Joint Loans for Debt Consolidation
What is a debt consolidation loan?
If you’ve got more than one debt hanging over your head, you’re not alone – it’s common for people to have balances on multiple credit cards, store cards or personal loans.
Debt isn’t all bad, but it can turn sour if you have so many repayments to keep on top of that you miss payments. A debt consolidation loan solves this problem by combining all of your debts into one manageable monthly payment. Simple!
What is a joint loan?
If you have partner, close family member or friend who is happy to apply for a loan with you, it could be the best way to solve the problem of a poor credit score.
By combining your situations, credit history, income and circumstances, you’ll stand a better chance of gaining a debt consolidation loan if other lenders have refused to give you them in your sole name.
Applications are assessed on both your credit scores and incomes.

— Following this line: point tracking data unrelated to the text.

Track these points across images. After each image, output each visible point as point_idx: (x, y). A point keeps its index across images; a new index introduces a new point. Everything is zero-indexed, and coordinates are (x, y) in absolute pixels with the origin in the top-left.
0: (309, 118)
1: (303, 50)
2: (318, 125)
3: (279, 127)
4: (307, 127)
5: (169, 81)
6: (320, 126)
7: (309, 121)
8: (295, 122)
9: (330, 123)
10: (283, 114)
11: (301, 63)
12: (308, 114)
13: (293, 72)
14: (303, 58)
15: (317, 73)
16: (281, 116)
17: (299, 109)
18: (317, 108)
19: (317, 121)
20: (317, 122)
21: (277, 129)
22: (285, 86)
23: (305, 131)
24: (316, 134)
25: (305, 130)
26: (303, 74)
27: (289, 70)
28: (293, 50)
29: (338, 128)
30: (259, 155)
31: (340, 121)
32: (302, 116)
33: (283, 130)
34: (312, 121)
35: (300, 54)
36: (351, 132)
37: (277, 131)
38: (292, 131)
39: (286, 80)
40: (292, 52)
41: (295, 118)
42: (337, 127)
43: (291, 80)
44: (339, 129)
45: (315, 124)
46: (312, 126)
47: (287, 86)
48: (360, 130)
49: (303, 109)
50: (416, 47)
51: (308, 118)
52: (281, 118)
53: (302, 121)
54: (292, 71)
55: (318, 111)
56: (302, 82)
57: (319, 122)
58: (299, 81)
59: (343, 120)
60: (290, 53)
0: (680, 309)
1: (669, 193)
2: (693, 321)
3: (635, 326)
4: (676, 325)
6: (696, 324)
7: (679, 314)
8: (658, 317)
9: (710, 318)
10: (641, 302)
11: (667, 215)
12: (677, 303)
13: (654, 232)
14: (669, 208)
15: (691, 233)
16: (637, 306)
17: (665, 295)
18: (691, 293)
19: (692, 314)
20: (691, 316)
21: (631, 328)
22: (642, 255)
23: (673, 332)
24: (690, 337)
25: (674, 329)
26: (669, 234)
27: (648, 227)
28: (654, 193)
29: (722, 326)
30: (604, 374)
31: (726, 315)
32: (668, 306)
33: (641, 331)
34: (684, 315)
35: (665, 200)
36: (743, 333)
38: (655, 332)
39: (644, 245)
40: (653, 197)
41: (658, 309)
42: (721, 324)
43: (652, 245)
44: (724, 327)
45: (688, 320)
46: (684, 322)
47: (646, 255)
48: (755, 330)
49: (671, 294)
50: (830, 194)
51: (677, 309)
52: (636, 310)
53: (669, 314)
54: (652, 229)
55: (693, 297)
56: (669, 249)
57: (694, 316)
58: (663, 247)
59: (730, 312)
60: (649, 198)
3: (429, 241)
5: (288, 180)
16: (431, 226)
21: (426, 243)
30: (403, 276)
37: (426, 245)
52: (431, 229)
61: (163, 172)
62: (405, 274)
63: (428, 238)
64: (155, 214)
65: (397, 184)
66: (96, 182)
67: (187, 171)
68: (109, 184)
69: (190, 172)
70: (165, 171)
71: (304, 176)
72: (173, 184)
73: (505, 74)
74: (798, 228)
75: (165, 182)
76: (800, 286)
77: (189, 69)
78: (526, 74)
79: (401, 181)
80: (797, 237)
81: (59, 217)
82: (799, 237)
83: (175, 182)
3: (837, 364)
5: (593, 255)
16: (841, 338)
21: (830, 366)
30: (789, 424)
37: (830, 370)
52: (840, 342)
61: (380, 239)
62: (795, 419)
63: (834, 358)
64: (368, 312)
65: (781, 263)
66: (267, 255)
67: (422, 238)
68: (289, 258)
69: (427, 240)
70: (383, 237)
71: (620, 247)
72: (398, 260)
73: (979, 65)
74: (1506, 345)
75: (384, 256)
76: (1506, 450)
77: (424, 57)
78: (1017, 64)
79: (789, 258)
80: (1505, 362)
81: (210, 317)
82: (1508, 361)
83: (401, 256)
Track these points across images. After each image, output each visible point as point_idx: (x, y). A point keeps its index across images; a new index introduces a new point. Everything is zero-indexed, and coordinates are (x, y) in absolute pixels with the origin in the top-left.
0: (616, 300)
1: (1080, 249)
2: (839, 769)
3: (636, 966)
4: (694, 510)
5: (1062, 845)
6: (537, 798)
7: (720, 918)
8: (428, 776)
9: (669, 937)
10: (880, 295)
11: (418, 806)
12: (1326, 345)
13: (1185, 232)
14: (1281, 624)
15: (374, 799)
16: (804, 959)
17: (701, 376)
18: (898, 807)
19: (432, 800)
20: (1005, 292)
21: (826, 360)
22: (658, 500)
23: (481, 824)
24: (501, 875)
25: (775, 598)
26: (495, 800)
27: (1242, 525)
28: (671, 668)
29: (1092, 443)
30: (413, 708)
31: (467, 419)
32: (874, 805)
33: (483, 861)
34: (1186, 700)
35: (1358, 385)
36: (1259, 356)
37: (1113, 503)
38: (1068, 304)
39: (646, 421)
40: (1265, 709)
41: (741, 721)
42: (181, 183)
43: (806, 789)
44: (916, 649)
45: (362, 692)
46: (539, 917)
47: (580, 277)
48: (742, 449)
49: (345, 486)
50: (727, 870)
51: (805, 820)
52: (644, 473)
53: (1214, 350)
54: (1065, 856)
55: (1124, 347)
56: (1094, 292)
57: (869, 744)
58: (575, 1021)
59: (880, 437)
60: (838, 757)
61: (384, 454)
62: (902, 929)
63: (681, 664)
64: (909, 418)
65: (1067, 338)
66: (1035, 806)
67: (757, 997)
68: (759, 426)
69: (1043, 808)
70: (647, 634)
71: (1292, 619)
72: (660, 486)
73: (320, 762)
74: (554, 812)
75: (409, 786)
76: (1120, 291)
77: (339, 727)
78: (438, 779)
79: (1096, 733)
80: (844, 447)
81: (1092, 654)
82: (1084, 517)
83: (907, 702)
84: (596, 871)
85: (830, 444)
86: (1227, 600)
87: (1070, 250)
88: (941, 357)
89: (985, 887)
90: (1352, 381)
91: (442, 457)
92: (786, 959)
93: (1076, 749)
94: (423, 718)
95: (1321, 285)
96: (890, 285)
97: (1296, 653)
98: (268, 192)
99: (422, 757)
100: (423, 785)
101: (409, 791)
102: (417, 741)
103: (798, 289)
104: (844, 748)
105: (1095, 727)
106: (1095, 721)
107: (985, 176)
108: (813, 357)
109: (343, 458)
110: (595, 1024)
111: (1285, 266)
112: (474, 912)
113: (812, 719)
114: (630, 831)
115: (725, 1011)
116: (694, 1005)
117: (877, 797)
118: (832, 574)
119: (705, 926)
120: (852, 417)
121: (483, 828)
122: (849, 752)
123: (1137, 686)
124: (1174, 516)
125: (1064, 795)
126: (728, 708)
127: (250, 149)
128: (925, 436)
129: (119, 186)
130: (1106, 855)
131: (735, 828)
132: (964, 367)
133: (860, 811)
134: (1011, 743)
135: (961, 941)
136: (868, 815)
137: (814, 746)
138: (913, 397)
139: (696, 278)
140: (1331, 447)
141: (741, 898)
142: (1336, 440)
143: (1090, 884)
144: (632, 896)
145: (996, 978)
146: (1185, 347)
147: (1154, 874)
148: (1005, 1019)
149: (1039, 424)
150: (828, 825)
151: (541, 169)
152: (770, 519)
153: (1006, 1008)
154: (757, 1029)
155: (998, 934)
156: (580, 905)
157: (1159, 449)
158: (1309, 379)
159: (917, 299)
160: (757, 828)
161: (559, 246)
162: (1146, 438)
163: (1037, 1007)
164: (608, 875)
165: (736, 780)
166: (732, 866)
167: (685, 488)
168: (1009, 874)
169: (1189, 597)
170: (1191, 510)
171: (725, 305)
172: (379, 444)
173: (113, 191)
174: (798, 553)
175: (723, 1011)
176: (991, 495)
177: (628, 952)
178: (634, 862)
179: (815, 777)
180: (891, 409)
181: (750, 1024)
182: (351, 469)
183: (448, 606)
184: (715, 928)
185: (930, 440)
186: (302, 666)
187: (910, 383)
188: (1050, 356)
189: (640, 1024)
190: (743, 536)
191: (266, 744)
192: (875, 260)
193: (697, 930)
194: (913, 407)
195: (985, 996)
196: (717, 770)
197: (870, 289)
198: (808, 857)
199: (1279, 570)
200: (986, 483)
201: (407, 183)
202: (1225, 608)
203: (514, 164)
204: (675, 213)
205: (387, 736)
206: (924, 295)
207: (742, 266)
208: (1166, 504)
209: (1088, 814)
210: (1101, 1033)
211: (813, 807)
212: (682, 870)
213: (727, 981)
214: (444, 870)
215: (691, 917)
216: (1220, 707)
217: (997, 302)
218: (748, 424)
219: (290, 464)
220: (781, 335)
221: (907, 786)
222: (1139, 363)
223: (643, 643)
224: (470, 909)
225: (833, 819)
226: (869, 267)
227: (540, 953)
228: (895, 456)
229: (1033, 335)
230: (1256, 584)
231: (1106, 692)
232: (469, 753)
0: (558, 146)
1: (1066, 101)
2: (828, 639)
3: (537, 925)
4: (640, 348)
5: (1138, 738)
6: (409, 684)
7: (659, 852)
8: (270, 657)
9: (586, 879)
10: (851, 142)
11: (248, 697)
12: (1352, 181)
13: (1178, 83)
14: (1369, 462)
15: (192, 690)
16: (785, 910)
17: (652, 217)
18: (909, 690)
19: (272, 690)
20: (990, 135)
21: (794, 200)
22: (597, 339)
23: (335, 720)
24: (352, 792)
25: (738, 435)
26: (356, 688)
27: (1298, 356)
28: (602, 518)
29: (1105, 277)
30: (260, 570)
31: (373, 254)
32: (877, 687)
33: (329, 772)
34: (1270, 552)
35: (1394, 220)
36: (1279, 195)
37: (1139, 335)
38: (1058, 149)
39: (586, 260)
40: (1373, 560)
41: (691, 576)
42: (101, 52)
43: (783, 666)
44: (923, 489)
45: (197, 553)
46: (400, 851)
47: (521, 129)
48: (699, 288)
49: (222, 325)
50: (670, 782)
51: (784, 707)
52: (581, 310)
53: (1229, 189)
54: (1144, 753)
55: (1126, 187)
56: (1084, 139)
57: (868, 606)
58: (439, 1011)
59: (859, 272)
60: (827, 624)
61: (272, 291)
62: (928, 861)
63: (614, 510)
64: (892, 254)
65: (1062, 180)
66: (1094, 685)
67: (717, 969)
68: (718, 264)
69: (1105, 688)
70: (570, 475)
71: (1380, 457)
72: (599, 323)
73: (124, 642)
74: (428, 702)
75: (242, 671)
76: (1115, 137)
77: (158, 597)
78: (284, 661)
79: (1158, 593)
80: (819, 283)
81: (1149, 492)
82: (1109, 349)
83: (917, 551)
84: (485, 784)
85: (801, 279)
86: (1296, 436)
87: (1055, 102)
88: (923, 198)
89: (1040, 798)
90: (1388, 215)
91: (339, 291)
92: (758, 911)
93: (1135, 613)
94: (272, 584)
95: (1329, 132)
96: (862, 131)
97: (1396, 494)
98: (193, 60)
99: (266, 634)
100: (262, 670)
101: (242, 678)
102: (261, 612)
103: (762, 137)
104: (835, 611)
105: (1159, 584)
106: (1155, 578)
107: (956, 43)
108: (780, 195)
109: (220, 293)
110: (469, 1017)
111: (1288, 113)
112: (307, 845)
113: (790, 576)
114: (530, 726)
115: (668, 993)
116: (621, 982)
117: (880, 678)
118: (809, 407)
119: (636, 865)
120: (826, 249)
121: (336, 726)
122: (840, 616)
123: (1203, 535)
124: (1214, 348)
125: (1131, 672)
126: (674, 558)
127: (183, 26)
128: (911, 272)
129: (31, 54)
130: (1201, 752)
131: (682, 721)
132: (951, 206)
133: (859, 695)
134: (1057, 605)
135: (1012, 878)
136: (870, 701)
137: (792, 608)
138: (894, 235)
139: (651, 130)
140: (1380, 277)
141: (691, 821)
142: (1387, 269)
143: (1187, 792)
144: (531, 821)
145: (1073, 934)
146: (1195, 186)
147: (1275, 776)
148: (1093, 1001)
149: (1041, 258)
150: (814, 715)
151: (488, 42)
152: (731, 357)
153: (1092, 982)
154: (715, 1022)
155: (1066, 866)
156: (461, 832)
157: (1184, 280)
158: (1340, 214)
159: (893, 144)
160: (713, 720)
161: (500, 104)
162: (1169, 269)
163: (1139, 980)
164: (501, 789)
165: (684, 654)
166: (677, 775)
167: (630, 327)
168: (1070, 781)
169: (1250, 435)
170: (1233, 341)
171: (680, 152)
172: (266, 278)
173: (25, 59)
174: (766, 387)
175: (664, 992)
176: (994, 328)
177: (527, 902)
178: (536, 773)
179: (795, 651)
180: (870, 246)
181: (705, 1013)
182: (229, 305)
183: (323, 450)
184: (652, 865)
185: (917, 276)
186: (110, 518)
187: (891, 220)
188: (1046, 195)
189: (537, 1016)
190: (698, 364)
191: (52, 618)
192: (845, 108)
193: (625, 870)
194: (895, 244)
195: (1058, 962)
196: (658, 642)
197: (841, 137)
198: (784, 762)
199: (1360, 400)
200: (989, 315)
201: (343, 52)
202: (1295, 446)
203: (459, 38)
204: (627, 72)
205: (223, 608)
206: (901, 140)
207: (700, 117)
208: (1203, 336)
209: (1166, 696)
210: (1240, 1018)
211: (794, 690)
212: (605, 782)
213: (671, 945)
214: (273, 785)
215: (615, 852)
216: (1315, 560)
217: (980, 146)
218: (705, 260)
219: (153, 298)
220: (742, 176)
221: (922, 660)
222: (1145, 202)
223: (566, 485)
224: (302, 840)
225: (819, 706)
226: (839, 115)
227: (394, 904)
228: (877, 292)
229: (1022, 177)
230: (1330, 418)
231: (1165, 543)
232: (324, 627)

If accepted, you will then be required to sign the agreement together.
How could a join debt consolidation loan help me?
There are three main benefits to taking out a joint debt consolidation loan – beyond the fact you’ll stand the best chance of being accepted if you have poor credit.
Firstly, you’ll enjoy a fixed interest rate for the period of the loan – no changes. Ever.
Secondly, you’ll only have one monthly payment to take into account. That won’t change either, and it’ll be taken on the same day of each month.
Lastly, you’ll avoid the risks of a missed payment, which is easy to encounter when you have several debts with their own repayments and dates for collection. And that means you won’t fall into arrears!